Asymptotics of Jacobi's third theta function.

Question

For $z\in \mathbb{C}$ and $\tau \in i\mathbb{R}_{+}$ consider the function $$ \theta_3(z;\tau)=\sum_{n\in\mathbb{Z}}\exp\left(2\pi i n z +\pi i \tau n^2\right) $$ This function satisfies the well known quasiperiodicity properties $$\theta_3(z+k;\tau)=\theta_3(z;\tau)$$ and $$\theta_3(z+k\tau;\tau)=\exp\left(-\pi i \tau k^2-2\pi i k z \right)\theta_3(z;\tau) $$ Asymptotics in the parameter $\tau$ are well known ( and easily found through a search engine ). Namely

$$\theta_3(z;\tau) \to 1 \text{, } \Im(\tau)\to +\infty$$ and $$ \theta_3(z;\tau) \sim \sqrt{\frac{1}{-i\tau}}\exp\left( \frac{z^2}{i\tau}\right) \text{, } \Im(\tau)\to 0^{+} $$

Asymptotics in $z$ are a little less straightforward.

Since for any $k\in \mathbb{Z}$, $$\theta_3(z+k;\tau)=\theta_3(z;\tau)$$ holds, if $z=x$ is real there is no growth as $x\to \pm \infty$, just oscillations.

The question is how to apply the second identity to compute an asymptotic formula for $\theta_3(\pm ix;\tau)$ as $x\to \infty$.

Writing $ix=\epsilon_x \tau +k_x\tau$ with $k_x=\lfloor \frac{ix}{\tau} \rfloor$ and $\epsilon_x=\frac{ix}{\tau}-k$, we immediately have that $$\theta_3(\pm ix;\tau)=\exp\left( -\pi i k_x^2 \pm 2\pi k_x \epsilon_x \tau \right)\theta_3(\epsilon_x \tau;\tau)$$

The right most term is bounded and well defined. My calculations on the exponential term have been somewhat lengthy and did not give a nice formula.

I would like to, first, invite suggestions for references, this seems to be too simple to not be published somewhere!

If not, then, any suggestions on how to deal with the floor terms would be much appreciated.

Answer 1

The Poisson summation formula gives $$\sum_n \exp(-\pi (n+z)^2 y) =\sum_n y^{-1/2}\exp\left(2\pi i n z -\pi n^2/y \right)$$ so as $y \to 0^+$ with $f(z) = z+1/2-\lfloor \Re(z) +1/2\rfloor$ for $\Re(z) \not\in \mathbb{Z}+1/2$ $$\sum_n \exp\left(2\pi i n z -\pi n^2 y \right) \sim y^{-1/2} \exp(-\pi f(z)^2/y)$$

For the asymptotic as $z=ix,x \to + \infty$ $$\sum_n \exp\left(2i\pi n (ix) -\pi n^2 y \right)= \exp(2\pi x^2/y)\sum_n \exp\left(-\pi ( n+x/y)^2y\right)$$ where the latter series is $y$-periodic in $x$. Together with the $1$-periodicity in $z=ix$ of the LHS it gives the asymptotic in $z$ in every direction.
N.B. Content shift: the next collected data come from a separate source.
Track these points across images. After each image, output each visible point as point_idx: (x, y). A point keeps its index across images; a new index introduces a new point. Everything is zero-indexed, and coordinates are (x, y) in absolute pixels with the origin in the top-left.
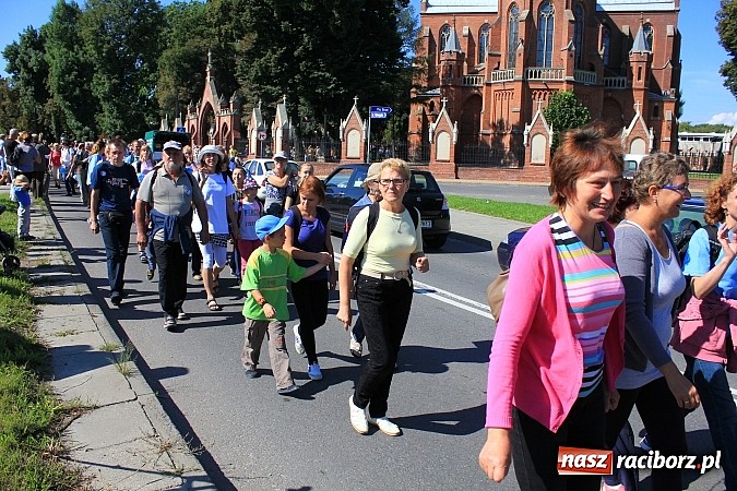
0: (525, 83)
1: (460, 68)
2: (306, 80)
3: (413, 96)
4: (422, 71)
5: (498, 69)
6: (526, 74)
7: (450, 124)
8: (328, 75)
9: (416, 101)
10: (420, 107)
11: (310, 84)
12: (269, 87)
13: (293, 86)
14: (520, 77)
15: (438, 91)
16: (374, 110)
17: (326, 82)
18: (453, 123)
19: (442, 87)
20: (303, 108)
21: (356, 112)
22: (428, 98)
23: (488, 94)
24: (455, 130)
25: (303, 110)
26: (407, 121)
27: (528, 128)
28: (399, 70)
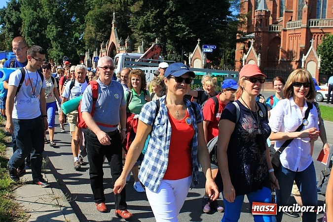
0: (308, 29)
1: (267, 21)
2: (171, 29)
3: (238, 38)
4: (243, 23)
5: (291, 20)
6: (309, 23)
7: (256, 55)
8: (184, 26)
9: (239, 41)
10: (242, 45)
11: (173, 31)
12: (149, 34)
13: (163, 33)
14: (305, 25)
15: (253, 35)
16: (205, 47)
17: (183, 30)
18: (258, 55)
19: (255, 32)
20: (169, 46)
21: (199, 48)
22: (246, 39)
23: (285, 36)
24: (259, 59)
25: (169, 47)
26: (234, 54)
27: (304, 58)
28: (227, 23)
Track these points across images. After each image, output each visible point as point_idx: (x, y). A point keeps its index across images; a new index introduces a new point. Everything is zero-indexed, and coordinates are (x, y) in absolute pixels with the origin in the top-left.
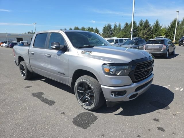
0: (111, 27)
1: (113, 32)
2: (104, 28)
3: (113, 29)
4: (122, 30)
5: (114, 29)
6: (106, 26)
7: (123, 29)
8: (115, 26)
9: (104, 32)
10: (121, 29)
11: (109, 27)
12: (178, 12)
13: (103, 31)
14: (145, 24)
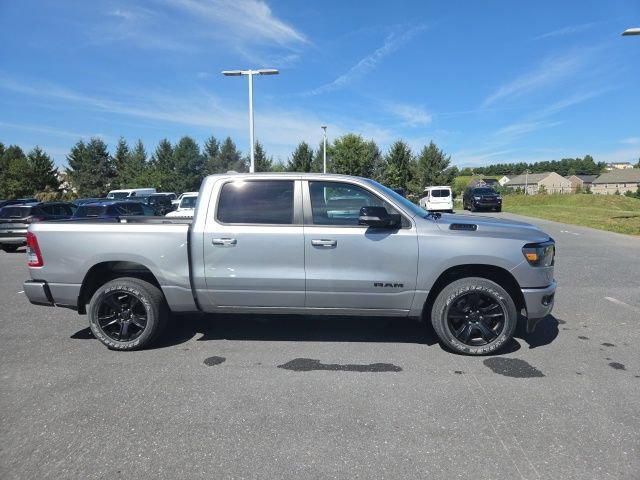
0: (106, 151)
1: (114, 167)
2: (75, 152)
3: (114, 157)
4: (150, 163)
5: (118, 157)
6: (81, 146)
7: (154, 161)
8: (123, 149)
9: (74, 167)
10: (147, 160)
11: (99, 149)
12: (325, 128)
13: (71, 163)
14: (224, 152)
The intermediate cases, the asymptotic in $y$ depending on $z$, are less obvious, they require splitting one of the the series in two parts depending on the magnitude and growth. Which one are you interested in exactly and for what application ?

Answer 2

Yes, it is $e^{c x^2}$. The constant is obtained from the expression in $k$ above. The problem is that the remaining function is oscillatory.

Answer 3

Let $x \in \mathbb R, \,\tau' = i/\tau, \, \tau' > 0$. The Poisson summation formula gives $$\theta_3(i x; \tau) = \sqrt{\tau'} \,e^{\pi \tau' x^2} \left( 1 + 2 \sum_{n > 0} e^{-\pi \tau' n^2} \cos(2 \pi \tau' n x) \right).$$ Setting the cosine to $\pm 1$ gives upper and lower bounds between which $\theta_3(i x; \tau)$ will oscillate as $x \to \pm \infty$ for fixed $\tau$.

It seems fairly obvious that setting the cosine to $1$ and to $(-1)^n$ gives exact upper and lower bounds. But I'm blanking on how to prove that the derivative has exactly two zeroes in a cell.